If you have a child who is an infant for a few months you are going to just be meeting basic needs. There will be no dialogue, no fun interactive time. You risk real depletion. Not everyone is like that. Some crave the snuggling. But, I had very difficult babies and I got pretty depleted. If this is you then refuel again and again so you can be fully present and responsive to that sweet angel.
Be kind to yourself. Speak kindly to yourself and BE the health you want for your children. Be it all, in not being it all. Do it all, just not all at once. Find what you are missing what passions you have neglected and fuel the fire.

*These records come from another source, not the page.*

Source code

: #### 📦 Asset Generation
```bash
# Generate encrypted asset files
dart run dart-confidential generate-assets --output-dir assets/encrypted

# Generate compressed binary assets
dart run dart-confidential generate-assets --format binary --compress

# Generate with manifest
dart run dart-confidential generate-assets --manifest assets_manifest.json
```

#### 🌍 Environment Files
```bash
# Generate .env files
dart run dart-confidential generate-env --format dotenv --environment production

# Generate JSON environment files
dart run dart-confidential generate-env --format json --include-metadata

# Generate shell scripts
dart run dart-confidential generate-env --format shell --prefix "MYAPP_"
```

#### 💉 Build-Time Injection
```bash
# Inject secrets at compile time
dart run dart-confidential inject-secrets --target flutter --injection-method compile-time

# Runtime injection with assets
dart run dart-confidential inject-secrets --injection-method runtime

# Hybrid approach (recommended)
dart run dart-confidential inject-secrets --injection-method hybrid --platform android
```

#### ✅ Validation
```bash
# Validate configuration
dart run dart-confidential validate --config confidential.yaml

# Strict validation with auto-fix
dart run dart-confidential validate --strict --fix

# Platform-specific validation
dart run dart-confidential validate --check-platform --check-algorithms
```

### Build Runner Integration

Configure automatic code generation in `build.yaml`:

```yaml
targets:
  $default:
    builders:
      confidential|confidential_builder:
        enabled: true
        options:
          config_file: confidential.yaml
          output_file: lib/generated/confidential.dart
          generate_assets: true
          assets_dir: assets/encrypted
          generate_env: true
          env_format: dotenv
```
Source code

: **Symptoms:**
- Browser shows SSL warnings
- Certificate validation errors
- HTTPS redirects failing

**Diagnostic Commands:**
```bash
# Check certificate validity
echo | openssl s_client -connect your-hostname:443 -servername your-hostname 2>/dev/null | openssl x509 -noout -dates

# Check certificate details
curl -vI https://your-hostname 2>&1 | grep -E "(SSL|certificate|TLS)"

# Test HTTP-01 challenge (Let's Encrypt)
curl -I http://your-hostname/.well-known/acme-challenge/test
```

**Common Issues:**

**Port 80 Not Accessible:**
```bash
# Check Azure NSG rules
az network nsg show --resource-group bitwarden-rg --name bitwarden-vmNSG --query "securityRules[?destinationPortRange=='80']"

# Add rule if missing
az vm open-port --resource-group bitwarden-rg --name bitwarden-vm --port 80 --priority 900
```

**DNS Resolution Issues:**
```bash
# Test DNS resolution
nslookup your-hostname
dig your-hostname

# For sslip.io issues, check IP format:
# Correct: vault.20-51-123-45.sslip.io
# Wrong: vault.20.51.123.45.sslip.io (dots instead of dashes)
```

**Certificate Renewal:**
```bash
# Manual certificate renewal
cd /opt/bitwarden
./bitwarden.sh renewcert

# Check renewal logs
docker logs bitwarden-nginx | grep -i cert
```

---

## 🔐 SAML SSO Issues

We recently went to the Tweetsie Railroad and met two little darlin little baby goats and their mother. All the children were trying to feed the baby goats who weren't interested a lick in our corn. Hey, I said. Everyone's feeding those little punkin goats. Take a look at that mother goat. How much milk do you think she has to make? What do you think it's like for her to be taking care of those little ones all day? I had a team of little kids feeding that hungry, mama goat. And it was the best thing we could do for her babies. So, I hope that in writing this, my sister goat, I have fed you. Pass this on if you know a mother who needs nourishment.